Un momento di confronto istituzionale dedicato alle misure di sostegno economico e sociale introdotte negli ultimi anni per aiutare le persone travolte da eventi criminali spesso devastanti sul piano umano e familiare.
Nel corso dell’incontro è emerso il dato relativo ai fondi destinati alla Puglia dall’istituzione della legge sui ristori economici per le vittime di mafia, introdotta nel 1999: complessivamente, sul territorio regionale, sono stati erogati circa 30 milioni di euro. Una parte significativa delle risorse è stata destinata anche alle vittime di violenza domestica e ai familiari coinvolti nei più gravi episodi di cronaca.
In particolare, circa 3 milioni di euro sono stati riconosciuti per reati domestici intenzionali violenti, mentre altri 150 mila euro sono stati assegnati in favore degli orfani dei crimini domestici, una misura pensata per garantire supporto concreto ai figli delle vittime di femminici di e tragedie familiari.
Il convegno ha rappresentato anche l’occasione per ribadire il ruolo delle istituzioni nella costruzione di una rete di protezione e assistenza per chi subisce le conseguenze della criminalità organizzata o della violenza tra le mura domestiche.
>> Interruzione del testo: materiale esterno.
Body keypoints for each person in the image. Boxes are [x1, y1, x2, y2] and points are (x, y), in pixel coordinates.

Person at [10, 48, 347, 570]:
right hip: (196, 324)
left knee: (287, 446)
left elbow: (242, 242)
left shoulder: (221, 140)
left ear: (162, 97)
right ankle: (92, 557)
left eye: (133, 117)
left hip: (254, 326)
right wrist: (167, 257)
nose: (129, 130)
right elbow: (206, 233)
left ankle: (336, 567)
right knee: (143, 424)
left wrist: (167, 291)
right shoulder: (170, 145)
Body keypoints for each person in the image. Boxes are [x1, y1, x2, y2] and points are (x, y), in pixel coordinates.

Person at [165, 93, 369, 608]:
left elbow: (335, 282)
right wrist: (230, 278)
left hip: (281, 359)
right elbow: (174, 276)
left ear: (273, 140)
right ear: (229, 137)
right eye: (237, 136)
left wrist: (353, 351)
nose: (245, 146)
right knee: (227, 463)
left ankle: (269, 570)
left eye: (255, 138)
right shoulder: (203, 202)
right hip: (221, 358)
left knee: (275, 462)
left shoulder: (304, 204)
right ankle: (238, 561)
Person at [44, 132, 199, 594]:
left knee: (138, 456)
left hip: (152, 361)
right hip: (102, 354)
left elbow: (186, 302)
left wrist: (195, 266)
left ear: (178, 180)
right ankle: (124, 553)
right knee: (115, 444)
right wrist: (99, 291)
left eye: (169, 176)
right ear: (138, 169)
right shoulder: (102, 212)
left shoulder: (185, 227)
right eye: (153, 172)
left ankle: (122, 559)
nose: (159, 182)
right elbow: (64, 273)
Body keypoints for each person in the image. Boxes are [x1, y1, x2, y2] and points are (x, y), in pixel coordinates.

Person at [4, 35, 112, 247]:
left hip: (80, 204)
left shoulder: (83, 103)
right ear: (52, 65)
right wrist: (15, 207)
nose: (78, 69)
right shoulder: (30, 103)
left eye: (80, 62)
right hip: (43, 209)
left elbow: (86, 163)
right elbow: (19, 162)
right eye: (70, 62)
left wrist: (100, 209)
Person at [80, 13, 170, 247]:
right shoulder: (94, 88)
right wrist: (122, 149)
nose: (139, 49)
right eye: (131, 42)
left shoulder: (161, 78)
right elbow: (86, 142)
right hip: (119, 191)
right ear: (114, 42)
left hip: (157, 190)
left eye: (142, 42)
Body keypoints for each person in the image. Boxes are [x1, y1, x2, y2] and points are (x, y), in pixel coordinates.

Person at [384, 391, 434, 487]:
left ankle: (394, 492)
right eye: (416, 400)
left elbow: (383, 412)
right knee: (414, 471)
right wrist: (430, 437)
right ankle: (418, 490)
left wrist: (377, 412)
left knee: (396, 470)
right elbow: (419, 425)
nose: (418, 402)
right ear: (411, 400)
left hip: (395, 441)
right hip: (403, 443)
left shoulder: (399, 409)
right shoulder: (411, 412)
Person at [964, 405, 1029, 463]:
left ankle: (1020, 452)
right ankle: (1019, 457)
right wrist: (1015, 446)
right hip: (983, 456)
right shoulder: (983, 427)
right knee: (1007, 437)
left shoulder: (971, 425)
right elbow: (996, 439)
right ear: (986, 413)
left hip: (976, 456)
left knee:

Al centro del dibattito non soltanto il tema degli indennizzi economici, ma anche quello dell’accompagnamento sociale e psicologico delle vittime, spesso costrette a ricostruire da zero la propria vita dopo eventi traumatici.
L’iniziativa si inserisce nel quadro delle attività promosse dal Ministero dell’Interno per rafforzare il rapporto tra istituzioni e cittadini, con particolare attenzione alle fasce più fragili e alle persone segnate da vicende di forte impatto sociale.